Microsoft Fumbled Its Lead in AI Coding. Its History of Coming From Behind to Dominate May be Tough to Repeat.

Amid all the recent hubbub over AI coding startups, the company that invented the category — Microsoft— is notably missing from the conversation. But its next moves could shake up a high-stakes competition that’s still in its early stages.

Microsoft’s groundbreaking GitHub Copilot coding tool was all the rage when it was released in 2021, but over the past year it’s been overtaken by startups and the advent of “vibe coding,” which enables even noncoders to create programs from natural language prompts.

Inside Microsoft, CEO Satya Nadella has grown concerned. In the last month he’s made beating breakout star Cursor a top priority and has put enormous pressure on the GitHub team, according to a person briefed on the situation.

Microsoft acquired GitHub in 2018 and mostly let it operate independently, but they’ve been chiseling away at that autonomy. Among the execs who have been taking tighter reins at GitHub recently includes Jay Parikh, a senior member of Nadella’s team who leads the CoreAI platforms and tools group, this person said.

Microsoft’s history of fumbling its leads in new areas but ultimately recovering thanks to its stranglehold on the enterprise software market is essentially the history of the company itself. That could be more difficult in the coding space, where the customers are finicky and sophisticated software developers are happy to jump to whatever product works best for them.

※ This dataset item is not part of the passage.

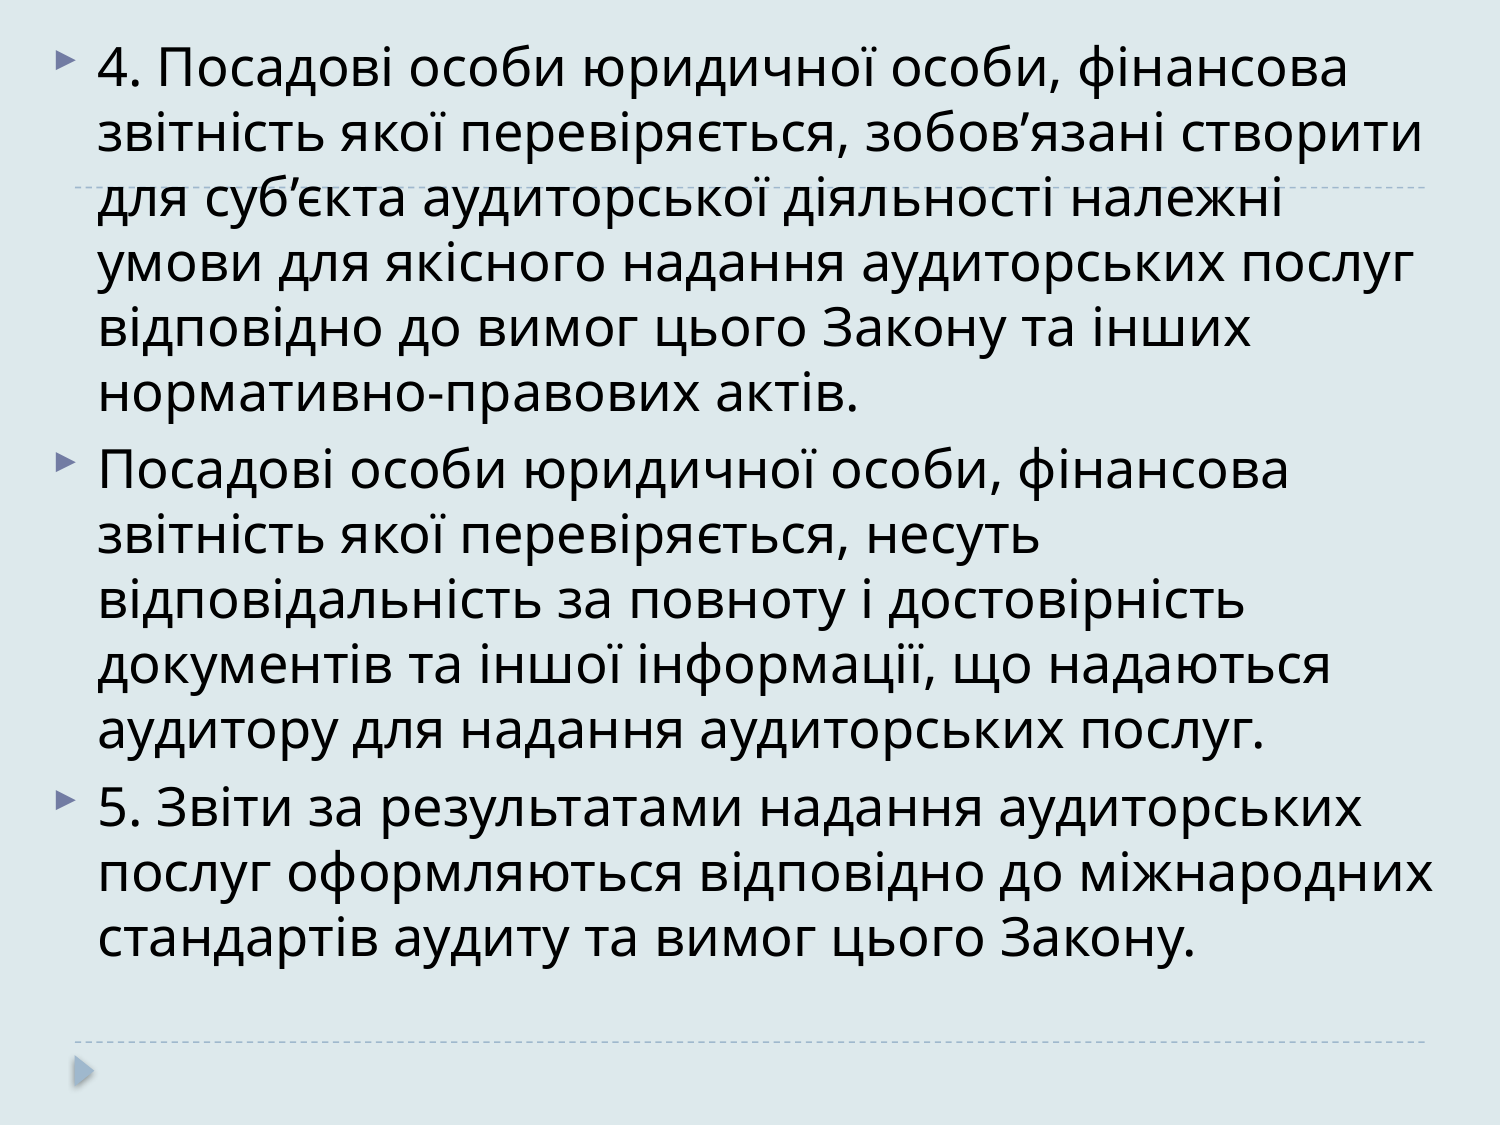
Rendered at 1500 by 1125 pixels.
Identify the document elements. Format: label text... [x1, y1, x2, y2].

list 4. Посадові особи юридичної особи, фінансова звітність якої перевіряється, зобов’язані створити для суб’єкта аудиторської діяльності належні умови для якісного надання аудиторських послуг відповідно до вимог цього Закону та інших нормативно-правових актів. Посадові особи юридичної особи, фінансова звітність якої перевіряється, несуть відповідальність за повноту і достовірність документів та іншої інформації, що надаються аудитору для надання аудиторських послуг. 5. Звіти за результатами надання аудиторських послуг оформляються відповідно до міжнародних стандартів аудиту та вимог цього Закону. [37, 24, 1463, 1063]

At the same time, the AI coding startups face a tricky path, with intensifying competition from both the tech giants and the foundation model companies that power their apps. Coding app startup Windsurf’s deal with Google showed that even a growing business in a hot category lacked confidence in its market position. Cursor depends on Anthropic’s models, a big vulnerability given Anthropic’s own ambitions in the coding application space.

Two of the top developers of the Anthropic coding app recently jumped ship to Cursor — only to return to Anthropic weeks later. It was a telling moment about where the talent in the space is placing their bets.

At GitHub, a core frustration among the rank and file is that Microsoft executives have been giving mixed messaging on whether to focus on increasing the reach of Copilot, or making money. In the past GitHub Copilot has absorbed losses in its efforts to get more users, but Microsoft has been increasingly margin conscious of late, as multiple rounds of layoffs have made clear.

Microsoft’s numbers are nothing to be ashamed of, on the face of it. In its April earnings call, Nadella boasted that GitHub Copilot has 15 million users globally, four times more than a year ago. That’s well above the one million users that Cursor reported in early March.